On Wed, Jun 08, 2022 at 17:32:57 +0800, Han Han wrote:
Hi developers,
Recently, I am researching migration with non-share disk(flags
VIR_MIGRATE_NON_SHARED_DISK and VIR_MIGRATE_NON_SHARED_INC).
As we know, the non-shared disk migration could have block jobs to copy the
disk image from the src host to the dst host. So here are my questions for
non-shared disk migration:
q1. For the API virDomainMigrate3 with the bandwidth param, could it set
the bandwidth of block jobs?
q2. For the API virDomainMigrateSetMaxSpeed, could it set the bandwidth of
block jobs?
q3. For the domain job abort API virDomainAbortJob, could it stop the block
job of non-shared disk migration?
q4. For the block job bandwidth API virDomainBlockJobSetSpeed, could it set
the block job of non-shared disk migration?
q5. For the block job abort API virDomainBlockJobAbort, could it stop the
block job of non-shared disk migration?
Then I got the test results of libvirt-8.4.0-1.el9.x86_64
qemu-kvm-7.0.0-4.el9.x86_64:
q1: The bandwidth limit of virDomainMigrate3 is effective to the blockjob:
➜ ~ virsh migrate OVMF qemu+ssh://root@hhan-rhel9--1/system --live --p2p
--tls --tls-destination hhan-rhel9--1 --copy-storage-all --disks-uri
tcp://hhan-rhel9--1:49156 --bandwidth 2
➜ ~ virsh blockjob OVMF vda
Block Copy: [ 0 %] Bandwidth limit: 2097152 bytes/s (2.000 MiB/s)

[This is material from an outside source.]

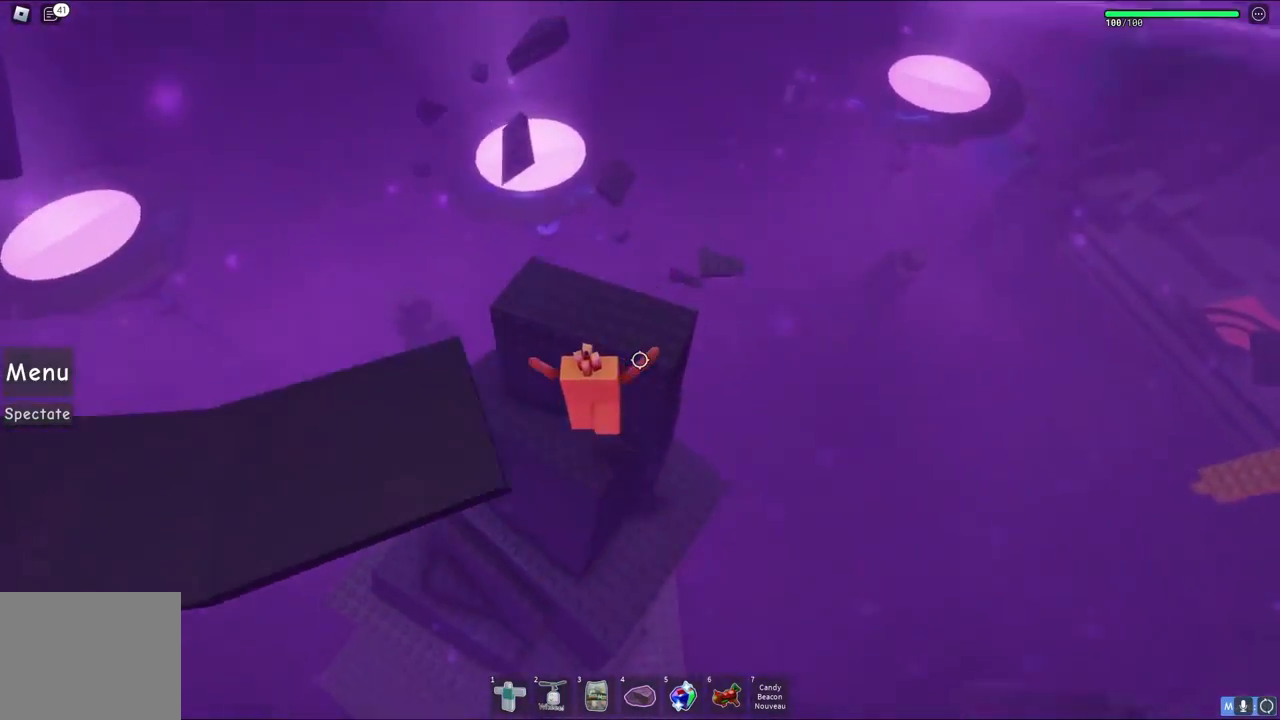
{"keys": ["a", "space", "w"], "events": [[83, "d", "up"], [117, "space", "up"], [150, "a", "down"], [200, "space", "down"]]}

This is expected and desired.
q2: The virDomainMigrateSetMaxSpeed doesn't change the the
bandwidth of
block jobs.
➜ ~ virsh migrate-setspeed OVMF 8
➜ ~ virsh blockjob OVMF vda
Block Copy: [ 9 %] Bandwidth limit: 2097152 bytes/s (2.000 MiB/s)

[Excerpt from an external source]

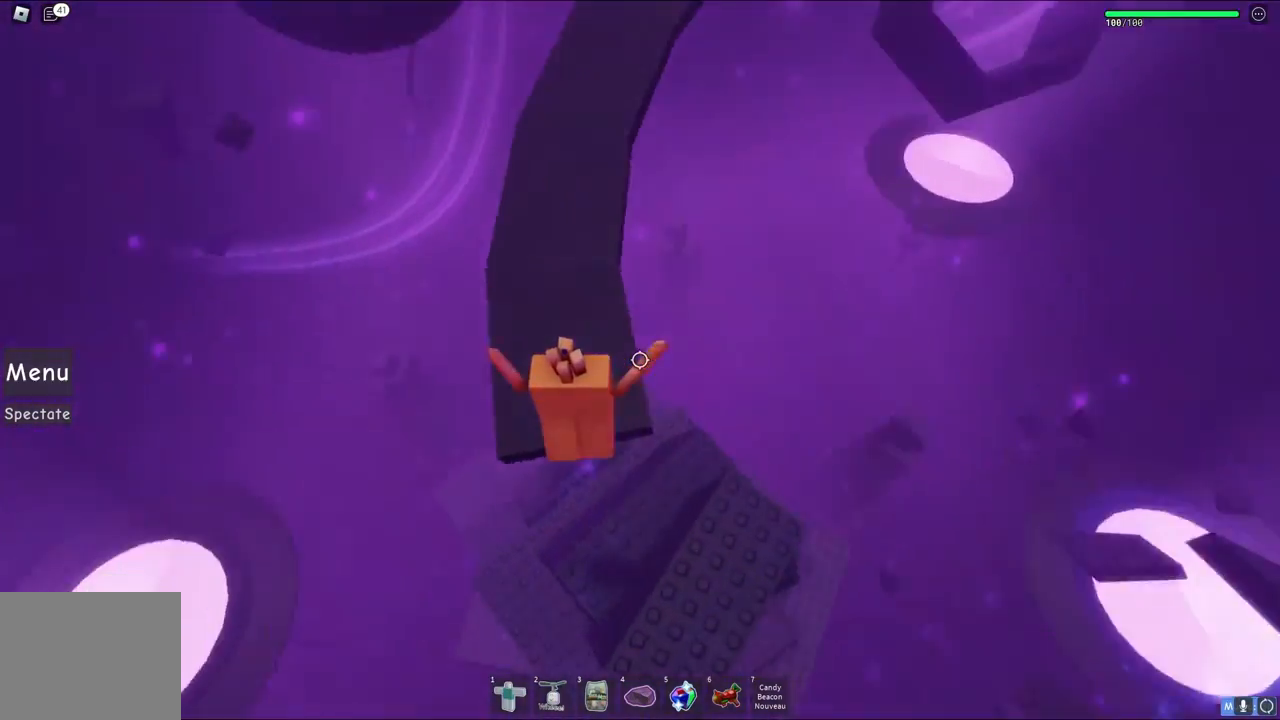
{"keys": ["space", "w"], "events": [[67, "a", "up"]]}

This is a bug though, setting the migration speed should, based on the
fact that we want to use the global migration speed flag for disks too
, apply also to the disk migration streams.
q3: The virDomainAbortJob could stop a block job of non-shared disk
migration
➜ ~ virsh migrate OVMF qemu+ssh://root@hhan-rhel9--1/system --live --p2p
--tls --tls-destination hhan-rhel9--1 --copy-storage-all --disks-uri
tcp://hhan-rhel9--1:49156 --bandwidth 2
Then start a virsh event on another terminal:
➜ ~ virsh event --loop --all
Abort the domain job:
➜ ~ virsh domjobabort OVMF
The error "error: operation aborted: migration out: canceled by client"
appears at the terminal of "virsh migrate"
The terminal of "virsh event" shows the block job has been failed:
event 'block-job' for domain 'OVMF': Block Copy for
/var/lib/libvirt/images/OVMF.qcow2 failed
event 'block-job-2' for domain 'OVMF': Block Copy for vda failed
This is again expected, the blockjobs are started by the migration thus
when you cancel the migration we also need to cancel the blockjobs.
q4: The block job bandwidth of non-shared disk migration cannot be
set by
virDomainBlockJobSetSpeed:
➜ ~ virsh blockjob OVMF vda --bandwidth 10
error: Timed out during operation: cannot acquire state change lock (held
by monitor=remoteDispatchDomainMigratePerform3Params)
This is okay, but we could take it a sa feature request to allow tuning
of the individual blockjobs.
q5: The block job of non-shared disk migration cannot be aborted by
virDomainBlockJobAbort:
➜ ~ virsh blockjob OVMF vda --abort
error: Timed out during operation: cannot acquire state change lock (held
by monitor=remoteDispatchDomainMigratePerform3Params)
This is expected. Same as above, we dodn't want to allow users to
control this. In contrast to 'q4' I'd refuse a RFE to allow cancelling
of individual jobs.
Are the results above expected?
Here are my personal thoughts:
For the bandwidth in q1 and q2, they are commented as migration bandwidth(
https://gitlab.com/libvirt/libvirt/-/blob/master/include/libvirt/libvirt-...
,
https://gitlab.com/libvirt/libvirt/-/blob/master/src/libvirt-domain.c#L9696
), but one works for block jobs while one doesn't. So we should make the
comment clear whether they are the bandwidth of VM migration or the
bandwidth of migration with blockjobs. What's more, add a flag to
virDomainMigrateMaxSpeedFlags to support set bandwidth to the blockjobs in
migration.
For q4 and q5, if we will not support to change the block job of non-shared
disk migration by blockjob APIs, we should note that in the migration doc
or the block job doc, to present the difference between this type of block
job and the others.